Taktile Messungen liefern an diesen Stellen zwar zuverlässige Einzelwerte, bilden aber die Form nur unvollständig ab und sind bei größeren Stückzahlen zu langsam.
Ein weiteres Problem ist die Referenzierung: Ohne durchdachte Aufspannung und definierte Bezugspunkte lassen sich die Scandaten nicht präzise in das CAD-Koordinatensystem überführen.

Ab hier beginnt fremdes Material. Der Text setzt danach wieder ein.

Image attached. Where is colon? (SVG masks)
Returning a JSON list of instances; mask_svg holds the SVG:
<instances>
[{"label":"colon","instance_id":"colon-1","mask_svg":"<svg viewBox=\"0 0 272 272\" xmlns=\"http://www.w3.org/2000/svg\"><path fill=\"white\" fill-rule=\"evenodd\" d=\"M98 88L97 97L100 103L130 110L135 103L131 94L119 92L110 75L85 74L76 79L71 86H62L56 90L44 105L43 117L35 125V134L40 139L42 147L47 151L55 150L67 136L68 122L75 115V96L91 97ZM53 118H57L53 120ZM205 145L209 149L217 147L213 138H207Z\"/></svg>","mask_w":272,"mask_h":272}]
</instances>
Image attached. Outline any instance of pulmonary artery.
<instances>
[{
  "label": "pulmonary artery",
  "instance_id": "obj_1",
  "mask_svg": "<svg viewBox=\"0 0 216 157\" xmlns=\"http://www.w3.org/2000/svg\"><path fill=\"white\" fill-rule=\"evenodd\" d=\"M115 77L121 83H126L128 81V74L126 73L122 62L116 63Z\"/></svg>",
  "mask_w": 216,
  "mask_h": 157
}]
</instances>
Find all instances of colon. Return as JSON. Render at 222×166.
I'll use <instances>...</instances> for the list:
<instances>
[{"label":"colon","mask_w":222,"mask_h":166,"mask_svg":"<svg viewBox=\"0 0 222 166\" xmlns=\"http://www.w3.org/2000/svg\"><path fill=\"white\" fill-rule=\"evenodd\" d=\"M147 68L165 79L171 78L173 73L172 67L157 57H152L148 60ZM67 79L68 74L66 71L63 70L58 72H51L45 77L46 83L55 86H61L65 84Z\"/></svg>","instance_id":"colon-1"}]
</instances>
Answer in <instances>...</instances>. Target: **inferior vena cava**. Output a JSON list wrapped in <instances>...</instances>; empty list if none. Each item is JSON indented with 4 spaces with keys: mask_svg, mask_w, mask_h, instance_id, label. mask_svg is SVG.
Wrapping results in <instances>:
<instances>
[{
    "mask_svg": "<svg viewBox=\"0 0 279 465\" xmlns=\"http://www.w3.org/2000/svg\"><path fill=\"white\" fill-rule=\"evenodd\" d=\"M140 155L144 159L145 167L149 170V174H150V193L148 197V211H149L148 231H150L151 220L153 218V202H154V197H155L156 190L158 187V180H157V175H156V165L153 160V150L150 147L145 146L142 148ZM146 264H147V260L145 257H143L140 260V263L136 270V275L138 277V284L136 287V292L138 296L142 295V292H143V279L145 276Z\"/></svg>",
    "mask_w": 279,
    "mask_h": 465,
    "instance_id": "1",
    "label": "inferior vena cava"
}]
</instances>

Die Messunsicherheit wächst besonders dann, wenn die Bauteile manuell umgelegt oder mehrfach eingespannt werden müssen, um alle Seiten zu erreichen.
Scanstrategie mit dem AlphaScan-Handheld-3D-Scanner von INSVISION
Der AlphaScan-Handheld-3D-Scanner von INSVISION adressiert diese Herausforderungen über eine Kombination aus blauer Laserprojektion, adaptiver Belichtungsregelung und KI-gestützter Signalverarbeitung.